[DIRECTIONS]: All pictures are to be dropped, and the remaining data set down exactly.

[INPUT MATERIAL]:
★ ★ ★ ★
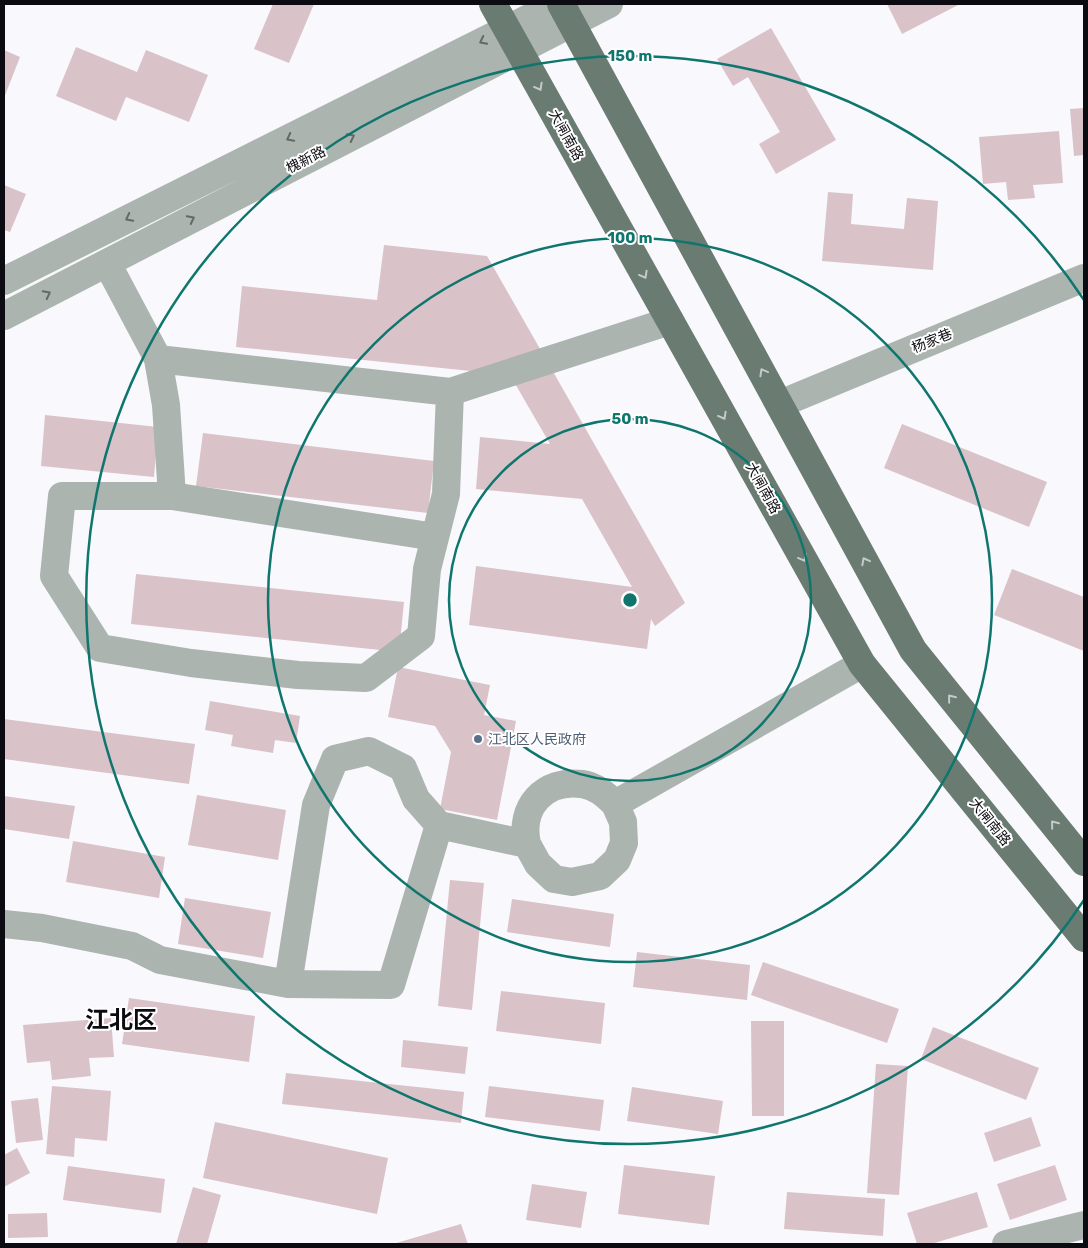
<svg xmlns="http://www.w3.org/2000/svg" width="1088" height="1248" font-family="Rubik,'Noto Sans SC',sans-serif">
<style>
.building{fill:#dac2c9}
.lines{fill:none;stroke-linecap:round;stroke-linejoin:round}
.minor{stroke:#abb4af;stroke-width:28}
.major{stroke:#6a7b72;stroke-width:28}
.oneway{stroke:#636868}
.oneway2{stroke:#c3cac7}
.ring{fill:none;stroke:#0f766e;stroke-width:2.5}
.service-dot{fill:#5c6f8a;stroke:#fff;stroke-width:2}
.labels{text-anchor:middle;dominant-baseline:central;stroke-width:4;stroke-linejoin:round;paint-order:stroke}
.street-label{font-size:14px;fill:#0c0b11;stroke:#fff}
.service-label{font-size:14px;fill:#4e5e75;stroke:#fff;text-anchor:start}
.town-label{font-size:24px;font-weight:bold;fill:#0c0b11;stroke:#fff}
.centre{fill:#0f766e;stroke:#fff;stroke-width:2.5}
.ring-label{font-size:15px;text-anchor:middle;font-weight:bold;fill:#0f766e;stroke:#fff;stroke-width:4;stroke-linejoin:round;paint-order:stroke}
</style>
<rect width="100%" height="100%" fill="#f9f8fd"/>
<!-- building -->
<path class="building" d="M273 4H314L289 63 254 49Z
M887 4H960L902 34Z
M771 28 836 140 776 174 759 144 780 132 748 77 733 86 717 59Z
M76 47 137 72 146 50 208 75 189 122 126 97 116 121 56 96Z
M4 50 20 57 4 98Z
M1084 108V155L1074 156 1070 109Z
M1059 131 1063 183 1033 185 1035 198 1008 200 1006 182 983 184 979 137Z
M4 185 26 194 10 232 4 230Z
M828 192 853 194 851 224 904 229 907 198 938 201 933 270 822 261Z
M384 245 487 256 685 603 655 626 651 619 647 649 469 625 476 566 632 587 582 499 476 489 480 437 550 444 502 361 500 374 236 347 242 286 377 300Z
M45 415 158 427 154 477 41 466Z
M902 424 1047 482 1029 527 884 468Z
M203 433 434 461 428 513 196 486Z
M1012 569 1084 597V651L994 615Z
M136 574 404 602 399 652 131 624Z
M398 667 490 685 484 715 516 721 497 820 440 809 451 752 435 726 388 717Z
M210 701 300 716 296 743 275 740 273 753 231 746 233 735 205 730Z
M4 719 195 744 189 784 4 759Z
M197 795 286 810 278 860 188 845Z
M4 796 75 806 69 839 4 829Z
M73 841 165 857 159 898 66 882Z
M450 880 484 883 472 1010 438 1006Z
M185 898 271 912 263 958 178 944Z
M512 899 614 914 610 947 507 932Z
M637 952 750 965 747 1000 633 987Z
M763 962 899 1009 887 1043 751 995Z
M501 991 605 1003 601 1044 496 1031Z
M129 998 255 1016 249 1062 122 1044Z
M111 1018 114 1057 89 1058 91 1076 52 1080 50 1061 27 1063 23 1025Z
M751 1021H784V1116H752Z
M933 1027 1039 1068 1026 1100 921 1059Z
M403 1040 468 1047 465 1074 401 1067Z
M876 1064 908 1066 899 1195 867 1193Z
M286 1073 464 1092 461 1123 282 1104Z
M52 1086 111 1091 107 1141 75 1138 74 1157 46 1154Z
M489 1086 604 1100 600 1131 485 1117Z
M632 1087 723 1101 718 1134 627 1121Z
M38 1098 43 1140 16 1143 11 1101Z
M1031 1117 1041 1146 994 1162 984 1133Z
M215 1122 388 1158 377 1214 203 1178Z
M17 1148 30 1173 4 1187V1155Z
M624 1165 715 1176 709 1225 618 1214Z
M1055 1165 1067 1200 1010 1220 997 1184Z
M68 1166 165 1179 161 1213 63 1200Z
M532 1184 587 1192 581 1228 526 1220Z
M193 1187 221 1195 207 1244H176Z
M787 1192 885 1199 883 1236 784 1229Z
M977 1192 988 1227 931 1244H917L907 1213Z
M47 1213 48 1237 8 1238V1214Z
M461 1224 468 1244H393Z"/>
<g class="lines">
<!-- minor -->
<path class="minor" d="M107 263 158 359 450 392 670 321
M4 281 557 4
M4 316 609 4
M158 359 166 405 172 496H62L54 576 100 648 191 663 298 675 366 678 421 636 427 569 446 494 450 392
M780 404 1084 278
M172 496 435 537
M527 844C519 807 544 779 582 784 596 786 606 795 615 804
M4 924 42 928 132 946 160 960 288 984 391 985 439 825 527 844 538 864 554 879 572 882 600 876 617 860 624 843 623 822 615 804 862 664
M288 984 316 805 335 759 369 751 403 768 416 799 439 825
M1006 1244 1084 1225"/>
<!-- major -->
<path class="major" d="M493 4 862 664 1084 938
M561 4 913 650 1084 862"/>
</g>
<!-- one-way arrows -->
<defs><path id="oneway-chevron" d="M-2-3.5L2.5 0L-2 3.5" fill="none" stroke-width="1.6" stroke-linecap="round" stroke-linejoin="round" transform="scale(1.25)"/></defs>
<g class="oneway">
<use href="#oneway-chevron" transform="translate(483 41) rotate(153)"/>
<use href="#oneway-chevron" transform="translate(351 137) rotate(-27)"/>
<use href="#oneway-chevron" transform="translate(290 138) rotate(153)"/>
<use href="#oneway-chevron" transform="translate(129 218) rotate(153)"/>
<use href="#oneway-chevron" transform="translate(191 219) rotate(-27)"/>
<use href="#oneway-chevron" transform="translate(47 294) rotate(-27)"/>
</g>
<g class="oneway2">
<use href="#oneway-chevron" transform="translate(539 87) rotate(61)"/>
<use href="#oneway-chevron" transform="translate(644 275) rotate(61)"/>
<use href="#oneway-chevron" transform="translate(763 372) rotate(-119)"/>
<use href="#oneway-chevron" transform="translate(723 416) rotate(61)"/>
<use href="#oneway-chevron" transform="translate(803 558) rotate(61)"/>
<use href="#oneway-chevron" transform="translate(865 561) rotate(-118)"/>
<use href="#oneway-chevron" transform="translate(951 698) rotate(-129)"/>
<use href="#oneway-chevron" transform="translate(1054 824) rotate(-129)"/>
</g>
<!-- distance rings -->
<g class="ring">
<circle cx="630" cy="600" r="181"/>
<circle cx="630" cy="600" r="362"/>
<path d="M1084 900A544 544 0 1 1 1084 300"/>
</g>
<!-- markers -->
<circle class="service-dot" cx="478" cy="739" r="5"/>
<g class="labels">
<!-- street labels -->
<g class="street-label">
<text transform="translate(566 135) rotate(61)">大闸南路</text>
<text transform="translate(306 160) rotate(-27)">槐新路</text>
<text transform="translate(932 341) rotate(-22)">杨家巷</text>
<text transform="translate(763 488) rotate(61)">大闸南路</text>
<text transform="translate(990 822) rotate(51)">大闸南路</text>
</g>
<!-- service labels -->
<g class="service-label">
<text x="488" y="739">江北区人民政府</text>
</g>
<!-- town labels -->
<g class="town-label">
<text x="121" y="1020">江北区</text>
</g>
</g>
<circle cx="630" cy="600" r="8" class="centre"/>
<g class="ring-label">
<text x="630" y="61">150 m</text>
<text x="630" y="243">100 m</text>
<text x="630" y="424">50 m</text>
</g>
<!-- border -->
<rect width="1088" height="1248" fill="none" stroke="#0c0b11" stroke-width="10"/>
</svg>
★ ★ ★ ★
[ANSWER SECTION]:
<svg xmlns="http://www.w3.org/2000/svg" width="1088" height="1248" font-family="Rubik,'Noto Sans SC',sans-serif">
<style>
.building{fill:#dac2c9}
.lines{fill:none;stroke-linecap:round;stroke-linejoin:round}
.minor{stroke:#abb4af;stroke-width:28}
.major{stroke:#6a7b72;stroke-width:28}
.oneway{stroke:#636868}
.oneway2{stroke:#c3cac7}
.ring{fill:none;stroke:#0f766e;stroke-width:2.5}
.service-dot{fill:#5c6f8a;stroke:#fff;stroke-width:2}
.labels{text-anchor:middle;dominant-baseline:central;stroke-width:4;stroke-linejoin:round;paint-order:stroke}
.street-label{font-size:14px;fill:#0c0b11;stroke:#fff}
.service-label{font-size:14px;fill:#4e5e75;stroke:#fff;text-anchor:start}
.town-label{font-size:24px;font-weight:bold;fill:#0c0b11;stroke:#fff}
.centre{fill:#0f766e;stroke:#fff;stroke-width:2.5}
.ring-label{font-size:15px;text-anchor:middle;font-weight:bold;fill:#0f766e;stroke:#fff;stroke-width:4;stroke-linejoin:round;paint-order:stroke}
</style>
<rect width="100%" height="100%" fill="#f9f8fd"/>
<!-- building -->
<path class="building" d="M273 4H314L289 63 254 49Z
M887 4H960L902 34Z
M771 28 836 140 776 174 759 144 780 132 748 77 733 86 717 59Z
M76 47 137 72 146 50 208 75 189 122 126 97 116 121 56 96Z
M4 50 20 57 4 98Z
M1084 108V155L1074 156 1070 109Z
M1059 131 1063 183 1033 185 1035 198 1008 200 1006 182 983 184 979 137Z
M4 185 26 194 10 232 4 230Z
M828 192 853 194 851 224 904 229 907 198 938 201 933 270 822 261Z
M384 245 487 256 685 603 655 626 651 619 647 649 469 625 476 566 632 587 582 499 476 489 480 437 550 444 502 361 500 374 236 347 242 286 377 300Z
M45 415 158 427 154 477 41 466Z
M902 424 1047 482 1029 527 884 468Z
M203 433 434 461 428 513 196 486Z
M1012 569 1084 597V651L994 615Z
M136 574 404 602 399 652 131 624Z
M398 667 490 685 484 715 516 721 497 820 440 809 451 752 435 726 388 717Z
M210 701 300 716 296 743 275 740 273 753 231 746 233 735 205 730Z
M4 719 195 744 189 784 4 759Z
M197 795 286 810 278 860 188 845Z
M4 796 75 806 69 839 4 829Z
M73 841 165 857 159 898 66 882Z
M450 880 484 883 472 1010 438 1006Z
M185 898 271 912 263 958 178 944Z
M512 899 614 914 610 947 507 932Z
M637 952 750 965 747 1000 633 987Z
M763 962 899 1009 887 1043 751 995Z
M501 991 605 1003 601 1044 496 1031Z
M129 998 255 1016 249 1062 122 1044Z
M111 1018 114 1057 89 1058 91 1076 52 1080 50 1061 27 1063 23 1025Z
M751 1021H784V1116H752Z
M933 1027 1039 1068 1026 1100 921 1059Z
M403 1040 468 1047 465 1074 401 1067Z
M876 1064 908 1066 899 1195 867 1193Z
M286 1073 464 1092 461 1123 282 1104Z
M52 1086 111 1091 107 1141 75 1138 74 1157 46 1154Z
M489 1086 604 1100 600 1131 485 1117Z
M632 1087 723 1101 718 1134 627 1121Z
M38 1098 43 1140 16 1143 11 1101Z
M1031 1117 1041 1146 994 1162 984 1133Z
M215 1122 388 1158 377 1214 203 1178Z
M17 1148 30 1173 4 1187V1155Z
M624 1165 715 1176 709 1225 618 1214Z
M1055 1165 1067 1200 1010 1220 997 1184Z
M68 1166 165 1179 161 1213 63 1200Z
M532 1184 587 1192 581 1228 526 1220Z
M193 1187 221 1195 207 1244H176Z
M787 1192 885 1199 883 1236 784 1229Z
M977 1192 988 1227 931 1244H917L907 1213Z
M47 1213 48 1237 8 1238V1214Z
M461 1224 468 1244H393Z"/>
<g class="lines">
<!-- minor -->
<path class="minor" d="M107 263 158 359 450 392 670 321
M4 281 557 4
M4 316 609 4
M158 359 166 405 172 496H62L54 576 100 648 191 663 298 675 366 678 421 636 427 569 446 494 450 392
M780 404 1084 278
M172 496 435 537
M527 844C519 807 544 779 582 784 596 786 606 795 615 804
M4 924 42 928 132 946 160 960 288 984 391 985 439 825 527 844 538 864 554 879 572 882 600 876 617 860 624 843 623 822 615 804 862 664
M288 984 316 805 335 759 369 751 403 768 416 799 439 825
M1006 1244 1084 1225"/>
<!-- major -->
<path class="major" d="M493 4 862 664 1084 938
M561 4 913 650 1084 862"/>
</g>
<!-- one-way arrows -->
<defs><path id="oneway-chevron" d="M-2-3.5L2.5 0L-2 3.5" fill="none" stroke-width="1.6" stroke-linecap="round" stroke-linejoin="round" transform="scale(1.25)"/></defs>
<g class="oneway">
<use href="#oneway-chevron" transform="translate(483 41) rotate(153)"/>
<use href="#oneway-chevron" transform="translate(351 137) rotate(-27)"/>
<use href="#oneway-chevron" transform="translate(290 138) rotate(153)"/>
<use href="#oneway-chevron" transform="translate(129 218) rotate(153)"/>
<use href="#oneway-chevron" transform="translate(191 219) rotate(-27)"/>
<use href="#oneway-chevron" transform="translate(47 294) rotate(-27)"/>
</g>
<g class="oneway2">
<use href="#oneway-chevron" transform="translate(539 87) rotate(61)"/>
<use href="#oneway-chevron" transform="translate(644 275) rotate(61)"/>
<use href="#oneway-chevron" transform="translate(763 372) rotate(-119)"/>
<use href="#oneway-chevron" transform="translate(723 416) rotate(61)"/>
<use href="#oneway-chevron" transform="translate(803 558) rotate(61)"/>
<use href="#oneway-chevron" transform="translate(865 561) rotate(-118)"/>
<use href="#oneway-chevron" transform="translate(951 698) rotate(-129)"/>
<use href="#oneway-chevron" transform="translate(1054 824) rotate(-129)"/>
</g>
<!-- distance rings -->
<g class="ring">
<circle cx="630" cy="600" r="181"/>
<circle cx="630" cy="600" r="362"/>
<path d="M1084 900A544 544 0 1 1 1084 300"/>
</g>
<!-- markers -->
<circle class="service-dot" cx="478" cy="739" r="5"/>
<g class="labels">
<!-- street labels -->
<g class="street-label">
<text transform="translate(566 135) rotate(61)">大闸南路</text>
<text transform="translate(306 160) rotate(-27)">槐新路</text>
<text transform="translate(932 341) rotate(-22)">杨家巷</text>
<text transform="translate(763 488) rotate(61)">大闸南路</text>
<text transform="translate(990 822) rotate(51)">大闸南路</text>
</g>
<!-- service labels -->
<g class="service-label">
<text x="488" y="739">江北区人民政府</text>
</g>
<!-- town labels -->
<g class="town-label">
<text x="121" y="1020">江北区</text>
</g>
</g>
<circle cx="630" cy="600" r="8" class="centre"/>
<g class="ring-label">
<text x="630" y="61">150 m</text>
<text x="630" y="243">100 m</text>
<text x="630" y="424">50 m</text>
</g>
<!-- border -->
<rect width="1088" height="1248" fill="none" stroke="#0c0b11" stroke-width="10"/>
</svg>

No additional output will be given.